How do you show that the limit as x approaches negative infinity of e^{x}|x|^{a }= 0?
a > 0
This thread on math.stackexchange.com may be helpful.
Well in a previous problem they asked me to show that a) lim_{x->0} x^{a}ln(x) = 0 (a > 0)

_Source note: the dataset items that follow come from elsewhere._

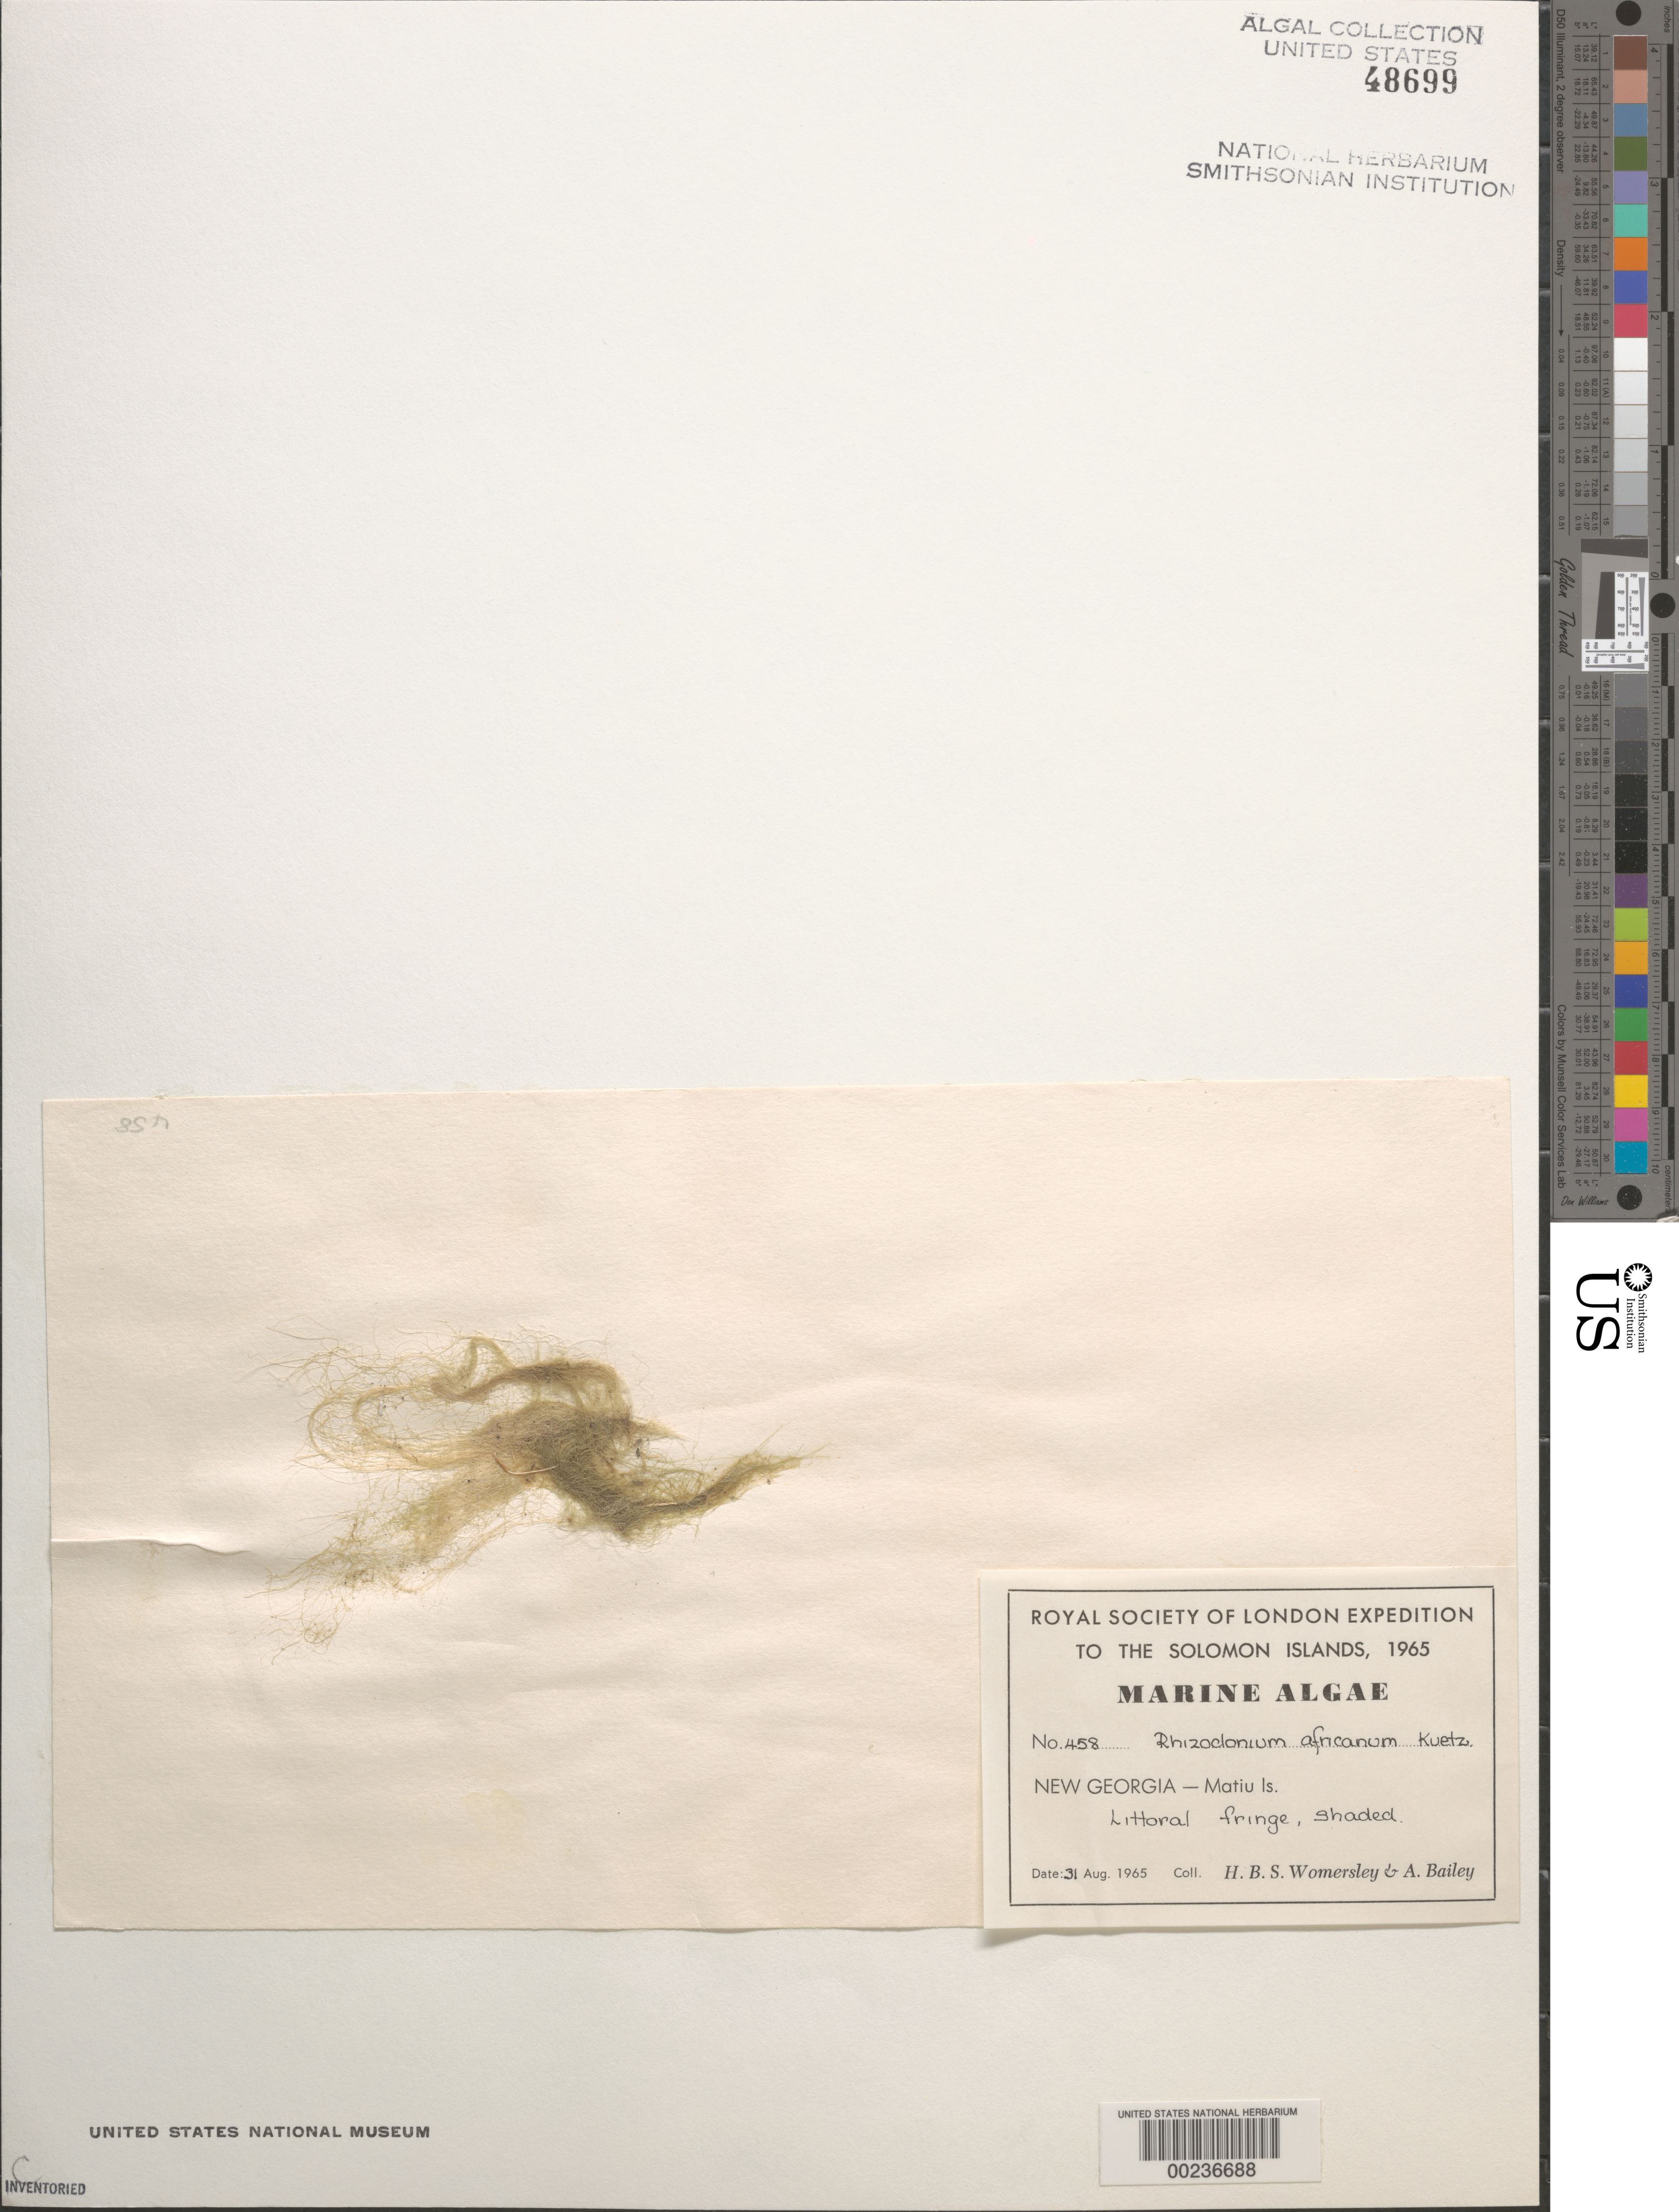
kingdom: Plantae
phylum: Chlorophyta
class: Ulvophyceae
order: Cladophorales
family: Cladophoraceae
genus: Pseudorhizoclonium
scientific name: Pseudorhizoclonium africanum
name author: (Kütz.) C. Boedeker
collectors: H. B. S. Womersley & A. Bailey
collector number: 458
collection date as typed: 31 Aug 1965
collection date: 1965-08-31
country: Solomon Islands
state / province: Western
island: Matiu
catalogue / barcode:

That was pretty straight forward using L'hopital's rule on lim_{x->0} ln(x) / x^{-a}
But I'm having troubles with the followup question b) lim_{x->- inf} |x|^{a}e^{x} = 0
They say: by putting x = ln (t) in a), show b)
(?)
We have the chain rule for limits, which says that for $\displaystyle c,d,e\in\mathbb{R}\cup\{-\infty,\infty\}$, if
- $\displaystyle \lim_{y \to d} f(y) = e$,
- $\displaystyle \lim_{x \to c} g(x) = d$, and either
- $\displaystyle f(d)=e$ or
- g does not take the value d near c
then $\displaystyle \lim_{x \to c} f(g(x)) = e$. In fact, c, d and e can also have the form $\displaystyle +a$ or $\displaystyle -a$ for $\displaystyle a\in\mathbb{R}$; in this case, the rule refers to the corresponding one-sided limit.
We need to prove $\displaystyle \lim_{x\to-\infty}e^x|x|^a = 0$ where a > 0. Let b = 1 / a.
We know that $\displaystyle \lim_{y\to+0}f(y) = 0$ where $\displaystyle f(y)=y^b\ln y$. Let $\displaystyle g(x)=e^x$. Then $\displaystyle \lim_{x\to-\infty}g(x)=+0$ and $\displaystyle e^x\ne0$ for all x. By the chain rule, $\displaystyle \lim_{x\to-\infty}f(g(x))=0$ and $\displaystyle f(g(x))=e^{bx}x$. Therefore, $\displaystyle \lim_{x\to-\infty}e^{bx}|x|=+0$.
Next, let $\displaystyle h(z)=z^a$. Then $\displaystyle \lim_{z\to+0}h(z)=0$. By the chain rule again, $\displaystyle \lim_{x\to-\infty}h(e^{bx}|x|)=0$ and $\displaystyle h(e^{bx}|x|)=e^{abx}|x|^a=e^x|x|^a$.